Purpose of the Study:

  • To compare isoform- and gene-level expression estimates between RNA-seq and exon-array platforms using various analysis pipelines.
  • To evaluate the concordance of expression data across platforms at the isoform level.

Main Methods:

  • Transcript abundance estimation was performed on raw RNA-seq and exon-array expression profiles from The Cancer Genome Atlas (TCGA) glioblastoma multiforme samples.
  • Multiple analysis pipelines were employed to compare isoform- and gene-level expression estimates.
  • Results were validated using reverse transcription-quantitative polymerase chain reaction (RT-qPCR).

Main Results:

  • Fold change estimates showed better concordance between RNA-seq/exon-array and RT-qPCR than raw abundance estimates, highlighting the importance of fold change normalization.
  • The eXpress and Multi-Mapping Bayesian Gene eXpression (MMBGX) programs demonstrated superior performance for RNA-seq and exon-array platforms, respectively, in deriving isoform-level fold changes.
  • While eXpress showed high overall correlation with RT-qPCR and MMBGX, RSEM correlated better with MMBGX for highly variable transcripts.
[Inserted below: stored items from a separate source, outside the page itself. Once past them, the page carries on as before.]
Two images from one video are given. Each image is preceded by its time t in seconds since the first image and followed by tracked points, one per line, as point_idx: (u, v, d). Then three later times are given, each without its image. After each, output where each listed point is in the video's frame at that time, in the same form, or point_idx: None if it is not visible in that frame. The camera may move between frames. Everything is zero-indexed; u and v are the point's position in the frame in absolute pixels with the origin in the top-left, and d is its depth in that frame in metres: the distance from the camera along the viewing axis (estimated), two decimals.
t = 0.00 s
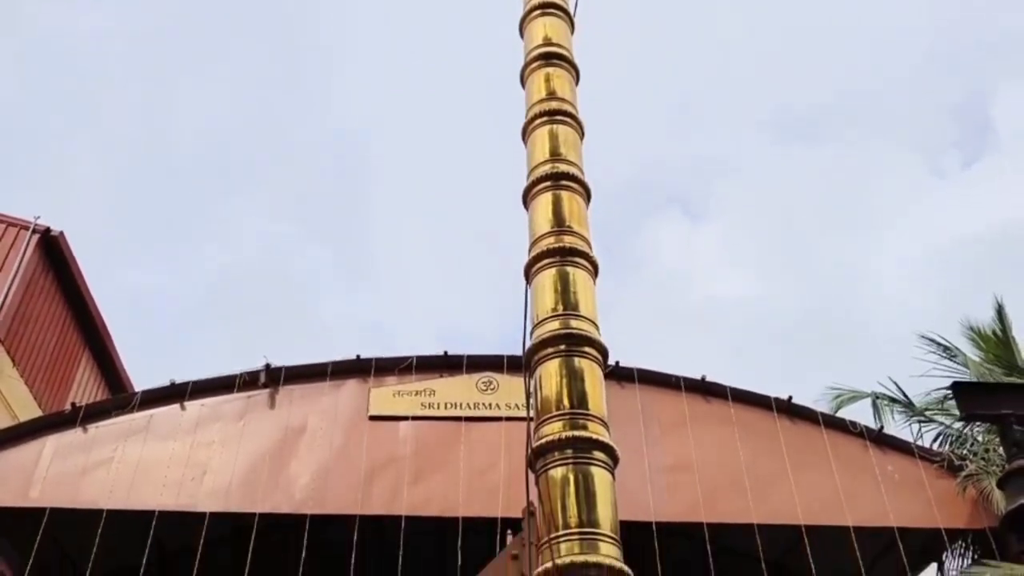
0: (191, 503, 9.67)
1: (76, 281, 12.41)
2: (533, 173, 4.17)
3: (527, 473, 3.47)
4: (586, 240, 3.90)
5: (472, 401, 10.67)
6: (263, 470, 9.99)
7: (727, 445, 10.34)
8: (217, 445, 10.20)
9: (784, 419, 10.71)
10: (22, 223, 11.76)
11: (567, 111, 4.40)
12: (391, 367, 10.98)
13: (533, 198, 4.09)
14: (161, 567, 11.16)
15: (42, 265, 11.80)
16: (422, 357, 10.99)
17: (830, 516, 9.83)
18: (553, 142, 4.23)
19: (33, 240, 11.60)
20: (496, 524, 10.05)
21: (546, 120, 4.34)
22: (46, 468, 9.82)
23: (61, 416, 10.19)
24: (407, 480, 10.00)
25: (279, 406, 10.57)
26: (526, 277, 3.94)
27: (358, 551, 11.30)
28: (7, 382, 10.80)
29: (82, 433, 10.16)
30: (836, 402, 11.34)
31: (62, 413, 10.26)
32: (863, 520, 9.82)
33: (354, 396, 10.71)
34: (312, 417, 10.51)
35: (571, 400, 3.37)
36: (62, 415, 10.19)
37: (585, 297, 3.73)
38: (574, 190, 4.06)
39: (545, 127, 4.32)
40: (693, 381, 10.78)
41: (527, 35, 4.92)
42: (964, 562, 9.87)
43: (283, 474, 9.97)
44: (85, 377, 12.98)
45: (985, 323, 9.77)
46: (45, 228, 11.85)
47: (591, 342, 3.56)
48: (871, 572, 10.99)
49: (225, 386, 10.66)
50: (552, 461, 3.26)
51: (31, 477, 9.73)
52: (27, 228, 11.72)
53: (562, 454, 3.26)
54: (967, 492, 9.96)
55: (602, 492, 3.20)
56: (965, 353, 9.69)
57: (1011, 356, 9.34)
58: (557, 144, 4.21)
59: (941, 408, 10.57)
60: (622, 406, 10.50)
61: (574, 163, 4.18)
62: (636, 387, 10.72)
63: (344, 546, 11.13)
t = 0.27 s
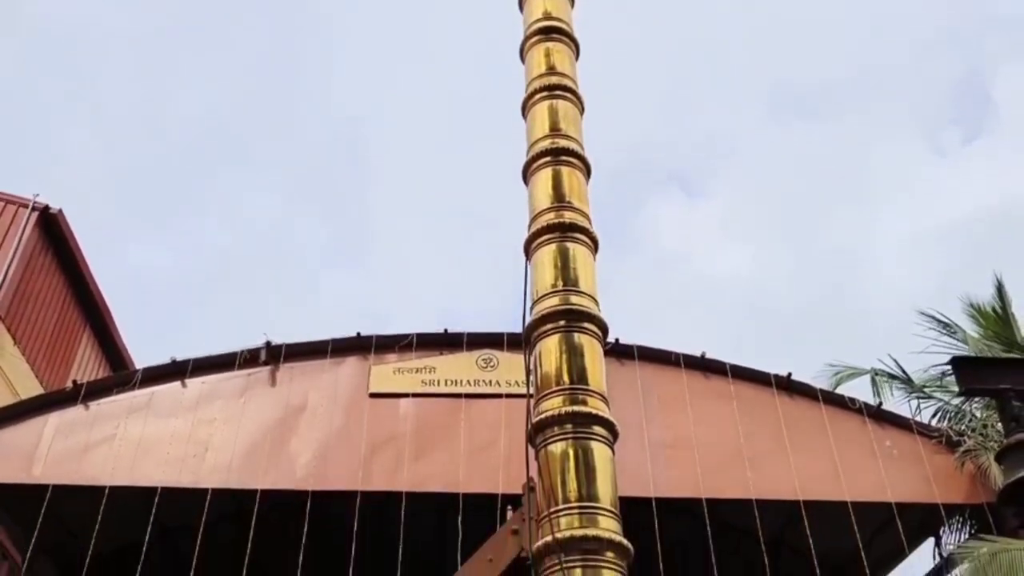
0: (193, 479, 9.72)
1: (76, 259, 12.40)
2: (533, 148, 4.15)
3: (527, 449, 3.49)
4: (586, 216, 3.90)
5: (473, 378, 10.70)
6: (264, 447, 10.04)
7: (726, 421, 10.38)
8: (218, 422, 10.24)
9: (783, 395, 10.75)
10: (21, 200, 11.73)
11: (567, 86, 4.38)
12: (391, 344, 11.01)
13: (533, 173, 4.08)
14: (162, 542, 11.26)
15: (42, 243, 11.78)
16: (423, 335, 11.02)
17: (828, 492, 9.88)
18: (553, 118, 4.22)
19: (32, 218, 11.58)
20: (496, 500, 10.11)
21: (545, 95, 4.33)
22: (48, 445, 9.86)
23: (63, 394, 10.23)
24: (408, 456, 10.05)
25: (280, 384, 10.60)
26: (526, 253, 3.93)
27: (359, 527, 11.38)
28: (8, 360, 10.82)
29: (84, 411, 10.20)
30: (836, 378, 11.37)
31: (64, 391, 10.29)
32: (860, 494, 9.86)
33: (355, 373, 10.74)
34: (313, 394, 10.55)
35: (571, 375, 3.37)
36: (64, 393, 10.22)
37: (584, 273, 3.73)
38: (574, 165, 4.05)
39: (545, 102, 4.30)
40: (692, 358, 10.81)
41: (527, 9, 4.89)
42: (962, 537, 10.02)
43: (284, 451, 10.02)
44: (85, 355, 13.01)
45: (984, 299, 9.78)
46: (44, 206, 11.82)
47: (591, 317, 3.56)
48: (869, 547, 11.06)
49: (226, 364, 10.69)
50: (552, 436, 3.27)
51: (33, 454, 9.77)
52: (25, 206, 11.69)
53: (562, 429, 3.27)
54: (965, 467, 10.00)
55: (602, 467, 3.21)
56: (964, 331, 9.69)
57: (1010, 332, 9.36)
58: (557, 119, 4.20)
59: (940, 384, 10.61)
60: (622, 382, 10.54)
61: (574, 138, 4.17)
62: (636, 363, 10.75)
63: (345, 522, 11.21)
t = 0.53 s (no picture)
0: (195, 457, 9.76)
1: (75, 237, 12.40)
2: (533, 124, 4.14)
3: (527, 424, 3.50)
4: (586, 192, 3.88)
5: (473, 356, 10.72)
6: (265, 426, 10.07)
7: (726, 399, 10.41)
8: (220, 400, 10.26)
9: (783, 372, 10.77)
10: (19, 178, 11.70)
11: (567, 61, 4.36)
12: (391, 323, 11.02)
13: (533, 149, 4.06)
14: (165, 519, 11.33)
15: (41, 221, 11.76)
16: (423, 313, 11.03)
17: (827, 468, 9.92)
18: (553, 93, 4.20)
19: (31, 196, 11.55)
20: (497, 478, 10.16)
21: (545, 71, 4.31)
22: (50, 424, 9.88)
23: (65, 373, 10.24)
24: (409, 434, 10.08)
25: (280, 362, 10.62)
26: (525, 230, 3.92)
27: (360, 505, 11.44)
28: (9, 339, 10.85)
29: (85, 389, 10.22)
30: (836, 355, 11.40)
31: (66, 369, 10.30)
32: (859, 471, 9.91)
33: (355, 351, 10.76)
34: (313, 373, 10.57)
35: (571, 351, 3.37)
36: (65, 372, 10.24)
37: (584, 249, 3.72)
38: (574, 141, 4.03)
39: (545, 78, 4.28)
40: (692, 335, 10.83)
41: None
42: (960, 512, 10.04)
43: (285, 429, 10.05)
44: (86, 333, 13.03)
45: (985, 276, 9.79)
46: (43, 184, 11.78)
47: (591, 294, 3.55)
48: (868, 523, 11.12)
49: (226, 342, 10.70)
50: (552, 412, 3.28)
51: (35, 432, 9.80)
52: (24, 184, 11.66)
53: (562, 405, 3.27)
54: (964, 443, 10.03)
55: (602, 442, 3.22)
56: (964, 308, 9.71)
57: (1010, 309, 9.36)
58: (557, 95, 4.18)
59: (939, 361, 10.64)
60: (622, 360, 10.57)
61: (574, 114, 4.15)
62: (636, 341, 10.77)
63: (347, 499, 11.27)
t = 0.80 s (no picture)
0: (197, 435, 9.80)
1: (74, 216, 12.39)
2: (533, 99, 4.12)
3: (527, 399, 3.50)
4: (586, 168, 3.88)
5: (473, 334, 10.74)
6: (266, 403, 10.10)
7: (725, 375, 10.44)
8: (221, 378, 10.29)
9: (783, 349, 10.78)
10: (18, 157, 11.66)
11: (567, 36, 4.34)
12: (392, 301, 11.03)
13: (533, 124, 4.05)
14: (168, 497, 11.39)
15: (39, 200, 11.74)
16: (423, 291, 11.04)
17: (826, 444, 9.97)
18: (553, 68, 4.18)
19: (29, 174, 11.52)
20: (498, 454, 10.21)
21: (546, 46, 4.29)
22: (53, 402, 9.91)
23: (66, 351, 10.25)
24: (410, 410, 10.13)
25: (281, 340, 10.64)
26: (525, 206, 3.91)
27: (361, 482, 11.50)
28: (10, 317, 10.85)
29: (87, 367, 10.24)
30: (835, 332, 11.42)
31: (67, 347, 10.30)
32: (858, 446, 9.95)
33: (356, 329, 10.78)
34: (315, 350, 10.60)
35: (571, 327, 3.37)
36: (67, 350, 10.24)
37: (585, 225, 3.72)
38: (574, 116, 4.02)
39: (545, 53, 4.27)
40: (692, 312, 10.84)
41: None
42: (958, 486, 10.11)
43: (287, 407, 10.09)
44: (86, 311, 13.04)
45: (985, 253, 9.81)
46: (42, 162, 11.77)
47: (592, 270, 3.55)
48: (867, 498, 11.18)
49: (227, 320, 10.70)
50: (552, 387, 3.28)
51: (37, 409, 9.82)
52: (23, 162, 11.63)
53: (562, 380, 3.28)
54: (963, 418, 10.06)
55: (602, 417, 3.23)
56: (963, 284, 9.73)
57: (1010, 285, 9.39)
58: (557, 69, 4.16)
59: (939, 337, 10.67)
60: (622, 338, 10.59)
61: (575, 89, 4.14)
62: (636, 318, 10.79)
63: (348, 476, 11.33)
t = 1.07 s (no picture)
0: (199, 412, 9.85)
1: (73, 193, 12.37)
2: (533, 73, 4.10)
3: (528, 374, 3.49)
4: (587, 142, 3.86)
5: (473, 311, 10.75)
6: (267, 380, 10.13)
7: (725, 351, 10.46)
8: (222, 356, 10.31)
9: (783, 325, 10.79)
10: (16, 134, 11.62)
11: (566, 8, 4.31)
12: (393, 278, 11.02)
13: (533, 99, 4.03)
14: (170, 474, 11.45)
15: (38, 178, 11.71)
16: (424, 268, 11.03)
17: (826, 419, 10.01)
18: (553, 42, 4.15)
19: (28, 152, 11.49)
20: (498, 431, 10.25)
21: (545, 19, 4.26)
22: (54, 379, 9.93)
23: (67, 329, 10.25)
24: (411, 387, 10.15)
25: (281, 318, 10.65)
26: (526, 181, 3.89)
27: (363, 458, 11.56)
28: (10, 295, 10.86)
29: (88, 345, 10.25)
30: (836, 308, 11.43)
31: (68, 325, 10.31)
32: (857, 422, 9.99)
33: (356, 307, 10.78)
34: (315, 327, 10.61)
35: (571, 302, 3.36)
36: (67, 328, 10.24)
37: (585, 200, 3.71)
38: (574, 90, 4.00)
39: (545, 26, 4.24)
40: (693, 288, 10.84)
41: None
42: (957, 461, 10.15)
43: (288, 384, 10.12)
44: (87, 289, 13.06)
45: (986, 228, 9.80)
46: (40, 140, 11.73)
47: (592, 245, 3.52)
48: (865, 472, 11.23)
49: (227, 298, 10.70)
50: (552, 361, 3.26)
51: (39, 387, 9.85)
52: (21, 140, 11.59)
53: (562, 354, 3.26)
54: (961, 392, 10.10)
55: (602, 391, 3.21)
56: (963, 260, 9.72)
57: (1011, 260, 9.38)
58: (557, 43, 4.14)
59: (939, 313, 10.67)
60: (622, 314, 10.60)
61: (575, 63, 4.12)
62: (637, 294, 10.79)
63: (349, 453, 11.39)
Different programs showed varying strengths in discriminating transcript expression levels.

Conclusions:

  • Exon arrays provide results comparable to RNA-seq for evaluating isoform-level expression changes.
  • Isoform-level expression analysis is crucial as gene-level estimates can mask significant changes.
  • Fold change normalization is a key step for integrating expression data across different platforms.